BY GREG LIPPER
This week features argument in the long-awaited Supreme Court case of Eldred v. Ashcroft, in which Larry Lessig and his jilted but loyal Berkman Center friends have challenged the 1998 Sonny Bono Copyright Term Extension Act. Passed at the behest of Walt Disney Company, which sought to prevent Mickey Mouse from entering the public domain, the Act retroactively extends copyright terms and allows for unlimited renewals, essentially extending copyright protection indefinitely. Those seeking free love on the Internet clicked their (non-Mickey) mice in protest and reached for their pocket copies of the Constitution. The legal jousting begins.
As always, Disney has capitalized on the scene. Peter Jennings is providing hard-hitting coverage for Disney’s ABC News. Those famished from intellectual stimulation find vendors selling honey jars featuring images of Winnie the Pooh. And those who believe that IP piracy is a crime can purchase stuffed dolls of Larry Lessig and Jonathan Zittrain dressed up as Pirates of the Caribbean. Walt Disney himself has been defrosted so that he can attend oral argument. He nearly found himself on the bench when he was mistaken for Justice Stevens.
The justices have also parlayed Disney’s presence into appearances on the silver screen. Chief Justice Rehnquist quickly landed the starring role in The Lion King, and Justices Ginsburg and Scalia will be headlining the remake of Beauty and the Beast. Justice Breyer’s attempt to benefit from his uncanny resemblance to Mr. Burns fell short, however, when he learned that The Simpsons is not a Disney vehicle.

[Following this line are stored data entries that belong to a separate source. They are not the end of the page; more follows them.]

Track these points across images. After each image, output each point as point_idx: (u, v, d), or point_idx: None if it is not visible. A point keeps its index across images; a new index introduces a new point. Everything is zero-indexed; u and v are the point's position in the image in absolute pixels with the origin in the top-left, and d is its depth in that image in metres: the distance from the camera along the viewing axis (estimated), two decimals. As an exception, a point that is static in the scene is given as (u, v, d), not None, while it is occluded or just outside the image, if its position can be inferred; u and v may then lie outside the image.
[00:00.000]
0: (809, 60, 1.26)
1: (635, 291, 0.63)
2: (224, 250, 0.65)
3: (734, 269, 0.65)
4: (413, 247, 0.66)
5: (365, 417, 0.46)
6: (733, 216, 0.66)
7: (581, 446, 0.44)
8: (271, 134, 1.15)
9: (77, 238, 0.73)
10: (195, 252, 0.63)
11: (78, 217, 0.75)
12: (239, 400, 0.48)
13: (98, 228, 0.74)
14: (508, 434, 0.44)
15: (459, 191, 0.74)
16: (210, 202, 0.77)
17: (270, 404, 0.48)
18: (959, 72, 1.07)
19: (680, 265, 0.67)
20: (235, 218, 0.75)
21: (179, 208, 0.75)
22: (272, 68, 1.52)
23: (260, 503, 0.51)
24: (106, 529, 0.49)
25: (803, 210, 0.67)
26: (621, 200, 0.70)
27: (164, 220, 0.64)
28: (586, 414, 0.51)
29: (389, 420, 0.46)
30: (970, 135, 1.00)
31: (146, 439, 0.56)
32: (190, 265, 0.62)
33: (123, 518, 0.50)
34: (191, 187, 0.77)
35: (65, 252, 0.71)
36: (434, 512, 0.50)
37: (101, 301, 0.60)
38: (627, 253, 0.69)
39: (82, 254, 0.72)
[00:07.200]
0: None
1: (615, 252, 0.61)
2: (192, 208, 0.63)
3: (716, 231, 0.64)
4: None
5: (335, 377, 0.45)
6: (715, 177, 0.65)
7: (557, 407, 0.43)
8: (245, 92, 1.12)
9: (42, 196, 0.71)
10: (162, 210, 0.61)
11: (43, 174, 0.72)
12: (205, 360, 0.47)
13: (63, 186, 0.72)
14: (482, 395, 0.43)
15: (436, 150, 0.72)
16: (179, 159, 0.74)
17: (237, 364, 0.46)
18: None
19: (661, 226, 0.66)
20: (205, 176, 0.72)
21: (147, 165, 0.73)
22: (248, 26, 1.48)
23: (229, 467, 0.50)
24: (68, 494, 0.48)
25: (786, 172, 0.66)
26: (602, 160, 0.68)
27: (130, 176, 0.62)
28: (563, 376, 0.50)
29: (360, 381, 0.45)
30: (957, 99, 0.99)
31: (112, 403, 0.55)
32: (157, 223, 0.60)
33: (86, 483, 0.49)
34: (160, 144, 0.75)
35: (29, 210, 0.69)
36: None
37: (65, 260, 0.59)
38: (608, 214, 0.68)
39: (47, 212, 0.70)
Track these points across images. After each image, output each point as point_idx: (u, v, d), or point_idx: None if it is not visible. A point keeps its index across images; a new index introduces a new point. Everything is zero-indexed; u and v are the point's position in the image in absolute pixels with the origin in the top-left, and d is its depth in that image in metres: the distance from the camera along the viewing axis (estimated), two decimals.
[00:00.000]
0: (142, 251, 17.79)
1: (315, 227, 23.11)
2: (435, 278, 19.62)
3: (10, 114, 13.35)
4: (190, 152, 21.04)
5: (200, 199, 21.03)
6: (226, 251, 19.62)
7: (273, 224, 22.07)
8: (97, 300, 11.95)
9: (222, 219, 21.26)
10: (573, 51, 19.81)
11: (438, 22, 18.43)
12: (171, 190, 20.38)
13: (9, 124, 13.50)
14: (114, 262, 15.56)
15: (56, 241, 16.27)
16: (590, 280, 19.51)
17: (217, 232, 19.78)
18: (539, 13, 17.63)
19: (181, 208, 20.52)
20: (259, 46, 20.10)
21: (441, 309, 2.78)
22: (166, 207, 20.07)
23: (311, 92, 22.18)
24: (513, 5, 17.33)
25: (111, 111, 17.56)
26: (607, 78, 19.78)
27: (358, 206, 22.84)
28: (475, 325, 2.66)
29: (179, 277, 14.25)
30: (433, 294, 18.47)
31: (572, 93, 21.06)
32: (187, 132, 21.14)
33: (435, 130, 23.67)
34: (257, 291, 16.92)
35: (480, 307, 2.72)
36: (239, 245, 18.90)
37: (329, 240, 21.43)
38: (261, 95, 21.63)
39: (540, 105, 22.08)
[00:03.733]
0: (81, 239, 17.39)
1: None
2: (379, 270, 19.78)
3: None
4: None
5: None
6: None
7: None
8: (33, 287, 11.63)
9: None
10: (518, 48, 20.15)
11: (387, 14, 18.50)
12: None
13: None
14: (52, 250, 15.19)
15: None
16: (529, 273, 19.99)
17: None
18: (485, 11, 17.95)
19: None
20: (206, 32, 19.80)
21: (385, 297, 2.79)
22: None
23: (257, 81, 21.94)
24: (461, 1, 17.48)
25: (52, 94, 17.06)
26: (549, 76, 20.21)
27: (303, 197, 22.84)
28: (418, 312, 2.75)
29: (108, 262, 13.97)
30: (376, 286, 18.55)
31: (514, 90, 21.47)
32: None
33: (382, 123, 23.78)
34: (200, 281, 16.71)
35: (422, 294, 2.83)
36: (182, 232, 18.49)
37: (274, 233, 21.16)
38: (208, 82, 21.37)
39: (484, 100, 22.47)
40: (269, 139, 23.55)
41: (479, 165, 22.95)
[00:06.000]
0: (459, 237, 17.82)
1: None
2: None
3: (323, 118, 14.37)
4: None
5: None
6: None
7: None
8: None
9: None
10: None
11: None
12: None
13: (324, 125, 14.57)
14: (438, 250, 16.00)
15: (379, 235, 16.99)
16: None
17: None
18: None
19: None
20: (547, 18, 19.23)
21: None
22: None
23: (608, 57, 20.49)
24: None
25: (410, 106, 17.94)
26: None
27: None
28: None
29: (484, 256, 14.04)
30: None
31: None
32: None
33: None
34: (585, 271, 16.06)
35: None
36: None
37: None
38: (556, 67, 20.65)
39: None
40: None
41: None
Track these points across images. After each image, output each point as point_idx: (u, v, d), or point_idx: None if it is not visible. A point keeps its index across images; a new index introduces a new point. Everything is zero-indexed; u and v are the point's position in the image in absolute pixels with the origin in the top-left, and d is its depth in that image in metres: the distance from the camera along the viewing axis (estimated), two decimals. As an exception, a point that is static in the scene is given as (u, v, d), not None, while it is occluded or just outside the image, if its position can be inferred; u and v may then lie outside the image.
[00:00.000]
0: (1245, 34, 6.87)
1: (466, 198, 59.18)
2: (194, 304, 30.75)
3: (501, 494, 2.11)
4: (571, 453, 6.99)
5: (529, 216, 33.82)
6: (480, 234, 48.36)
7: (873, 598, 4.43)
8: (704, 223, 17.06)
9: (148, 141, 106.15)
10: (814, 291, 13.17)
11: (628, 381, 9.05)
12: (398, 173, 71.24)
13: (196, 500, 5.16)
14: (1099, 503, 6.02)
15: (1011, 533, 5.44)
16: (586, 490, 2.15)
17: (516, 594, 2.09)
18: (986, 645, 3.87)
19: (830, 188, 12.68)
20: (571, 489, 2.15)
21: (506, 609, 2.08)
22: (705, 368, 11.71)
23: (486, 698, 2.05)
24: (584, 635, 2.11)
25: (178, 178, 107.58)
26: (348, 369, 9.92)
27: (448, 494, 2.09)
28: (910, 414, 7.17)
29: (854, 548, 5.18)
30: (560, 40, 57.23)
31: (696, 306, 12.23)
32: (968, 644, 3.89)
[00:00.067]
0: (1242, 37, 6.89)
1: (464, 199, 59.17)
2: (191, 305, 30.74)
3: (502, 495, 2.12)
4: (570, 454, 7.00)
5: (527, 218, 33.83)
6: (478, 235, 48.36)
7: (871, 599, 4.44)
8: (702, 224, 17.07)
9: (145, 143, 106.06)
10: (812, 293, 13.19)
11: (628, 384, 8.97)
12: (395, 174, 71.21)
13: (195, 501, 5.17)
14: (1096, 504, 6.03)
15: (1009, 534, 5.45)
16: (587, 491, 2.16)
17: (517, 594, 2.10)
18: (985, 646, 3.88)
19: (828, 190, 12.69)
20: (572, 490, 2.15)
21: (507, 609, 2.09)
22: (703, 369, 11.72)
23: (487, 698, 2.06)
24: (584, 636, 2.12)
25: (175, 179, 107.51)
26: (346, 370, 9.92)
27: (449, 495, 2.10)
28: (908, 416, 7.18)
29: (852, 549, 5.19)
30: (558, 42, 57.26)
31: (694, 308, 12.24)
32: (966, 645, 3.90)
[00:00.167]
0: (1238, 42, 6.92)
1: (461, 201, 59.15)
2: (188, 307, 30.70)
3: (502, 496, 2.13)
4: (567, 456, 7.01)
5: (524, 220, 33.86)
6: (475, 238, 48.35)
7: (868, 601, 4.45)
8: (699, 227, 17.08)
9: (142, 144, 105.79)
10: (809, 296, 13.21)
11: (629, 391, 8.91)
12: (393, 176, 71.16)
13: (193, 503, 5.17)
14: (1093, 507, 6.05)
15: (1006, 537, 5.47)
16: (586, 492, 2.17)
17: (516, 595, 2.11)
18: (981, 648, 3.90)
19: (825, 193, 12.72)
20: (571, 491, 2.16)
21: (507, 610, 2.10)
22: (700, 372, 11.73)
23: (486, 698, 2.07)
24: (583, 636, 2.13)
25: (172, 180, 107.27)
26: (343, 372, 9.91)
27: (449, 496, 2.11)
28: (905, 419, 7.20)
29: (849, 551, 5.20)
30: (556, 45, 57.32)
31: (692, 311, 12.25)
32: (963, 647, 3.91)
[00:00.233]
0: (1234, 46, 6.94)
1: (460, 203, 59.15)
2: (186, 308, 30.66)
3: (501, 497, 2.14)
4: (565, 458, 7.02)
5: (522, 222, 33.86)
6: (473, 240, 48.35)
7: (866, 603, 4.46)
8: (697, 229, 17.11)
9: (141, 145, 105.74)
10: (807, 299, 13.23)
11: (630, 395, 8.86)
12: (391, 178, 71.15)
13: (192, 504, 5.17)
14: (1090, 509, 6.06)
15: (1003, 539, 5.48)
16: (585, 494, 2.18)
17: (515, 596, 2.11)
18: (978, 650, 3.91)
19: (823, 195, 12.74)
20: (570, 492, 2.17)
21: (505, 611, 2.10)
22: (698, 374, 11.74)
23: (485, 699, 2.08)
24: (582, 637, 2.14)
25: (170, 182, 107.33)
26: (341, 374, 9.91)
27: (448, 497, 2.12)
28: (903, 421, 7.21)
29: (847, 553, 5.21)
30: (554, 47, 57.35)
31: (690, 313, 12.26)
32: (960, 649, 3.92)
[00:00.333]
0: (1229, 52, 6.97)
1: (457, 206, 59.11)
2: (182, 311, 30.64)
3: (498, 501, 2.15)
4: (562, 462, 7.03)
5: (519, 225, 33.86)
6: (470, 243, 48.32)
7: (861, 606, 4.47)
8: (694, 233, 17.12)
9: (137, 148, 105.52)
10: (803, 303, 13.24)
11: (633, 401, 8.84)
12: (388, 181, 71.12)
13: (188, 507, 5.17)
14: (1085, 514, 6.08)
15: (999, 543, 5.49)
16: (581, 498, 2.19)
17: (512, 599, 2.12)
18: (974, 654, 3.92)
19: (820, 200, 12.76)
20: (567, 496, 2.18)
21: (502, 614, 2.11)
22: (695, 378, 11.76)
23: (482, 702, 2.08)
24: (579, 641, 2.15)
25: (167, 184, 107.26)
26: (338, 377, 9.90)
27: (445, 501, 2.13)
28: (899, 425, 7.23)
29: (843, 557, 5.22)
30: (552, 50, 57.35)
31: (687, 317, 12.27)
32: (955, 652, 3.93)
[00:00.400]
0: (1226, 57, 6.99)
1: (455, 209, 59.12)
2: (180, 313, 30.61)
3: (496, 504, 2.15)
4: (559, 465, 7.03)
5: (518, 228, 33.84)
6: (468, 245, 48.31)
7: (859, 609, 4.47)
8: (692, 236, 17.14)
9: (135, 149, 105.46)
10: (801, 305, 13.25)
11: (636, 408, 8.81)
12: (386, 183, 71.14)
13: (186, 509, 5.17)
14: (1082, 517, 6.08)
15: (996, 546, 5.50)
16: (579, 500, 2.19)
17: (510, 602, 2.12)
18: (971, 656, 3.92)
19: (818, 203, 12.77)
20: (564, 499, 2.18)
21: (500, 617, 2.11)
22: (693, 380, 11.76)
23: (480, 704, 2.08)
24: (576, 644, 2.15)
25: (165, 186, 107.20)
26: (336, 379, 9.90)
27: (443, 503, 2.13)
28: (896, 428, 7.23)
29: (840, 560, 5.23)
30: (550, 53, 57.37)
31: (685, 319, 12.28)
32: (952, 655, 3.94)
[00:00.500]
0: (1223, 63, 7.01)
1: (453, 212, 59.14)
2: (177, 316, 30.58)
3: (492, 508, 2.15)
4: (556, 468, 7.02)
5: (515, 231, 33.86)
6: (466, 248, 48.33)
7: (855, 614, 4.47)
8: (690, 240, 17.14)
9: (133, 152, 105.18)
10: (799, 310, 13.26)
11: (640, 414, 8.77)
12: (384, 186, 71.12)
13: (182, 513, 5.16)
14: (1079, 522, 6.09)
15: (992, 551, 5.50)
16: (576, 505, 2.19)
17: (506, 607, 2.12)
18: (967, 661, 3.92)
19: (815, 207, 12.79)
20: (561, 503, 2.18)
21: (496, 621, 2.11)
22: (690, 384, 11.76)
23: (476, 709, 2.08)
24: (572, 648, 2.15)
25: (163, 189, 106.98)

Legally, things look glum for our favorite Palo Alto domiciliary. Lessig has never appeared before the Supreme Court. I’m not really sure if he’s ever even litigated a case, but since I am hesitant to make new defamation law as a mere RECORD columnist, I’ll leave that as a question mark. What I do know is that the Supremes will be salivating for the chance to teach this long-haired, ivory-tower hacker a thing or two about practicing law. And I for one will applaud their efforts. Because any “lawyer” so thin-skinned as to ban students from his preparatory exercise in the Ames Courtroom deserves to find himself in the prone position with Ted Olson looming overhead.
Adding to the Internet-hippies’ woes are their arguments and their allies. Lessig argues that the Copyright Clause has limits. For support, he analogizes the Supreme Court decisions in Lopez and Morrison, premised on the notion that there are limits to the commerce clause. One can’t help but cringe at his naivete: “Hey there Evil Supreme Court majority of five, I am trying to use your conservative revolution for liberal purposes, so please go along with me!” Imagine Rehnquist’s glee when he reaffirms that evil conservative decisions will be used for evil conservative purposes and evil conservative purposes alone, thank you.
Falling short on the merits (there is a First Amendment argument in there somewhere, to which the answer is fair use), Lessig has turned to a high-powered network of amici curiae. First are briefs written by the intellectual property professors and the con law professors, respectively. Finally recovered from their efforts to disseminate anti-Bush v. Gore propaganda, the legal academy will once again learn how to spell “ineffectual.” Even better is the brief written by economists, including Arrow, Coase and Friedman, who opine that the Act’s costs outweigh its benefits. Not eager to be told how to decide cases by anyone, let alone a bunch of out-of-work number-crunchers, the Supremes may take great pleasure in shouting, “Run a regression on this!” at a fleeing Lessig.
So have we lost hope? Will The Country Bears and Tarzan remain inaccessible to the next generation of frugal cinema aficionados?
Lessig does have an ace up his sleeve — this was an act of Congress. The Supreme Court majority hates Congress more than Sonny Bono hates obstacles on a ski course. Some say that the Federalism revolution is motivated not by a love for the states but by a hatred for Congress; some also say that Miranda is still good law because the only thing Rehnquist hates more than Miranda is Congress trying to tell him what the law is. Striking down this act would not only censure the current Congress, but censure every Congress that ever retroactively extended copyright protection — dating back to the 1790s.
There’s also Plan B. Eyeing the swing vote, Zittrain pretends to be a bright-eyed high school computer geek, sneaks into Justice Kennedy’s chambers, and begins playing a bootlegged copy of Bambi. Kennedy, always eager to prove that he’s not such a bad guy after all, pens a pro-Lessig opinion chock full of the sort of incoherent platitudes that betrays his BSA past. The Constitution is alive and well.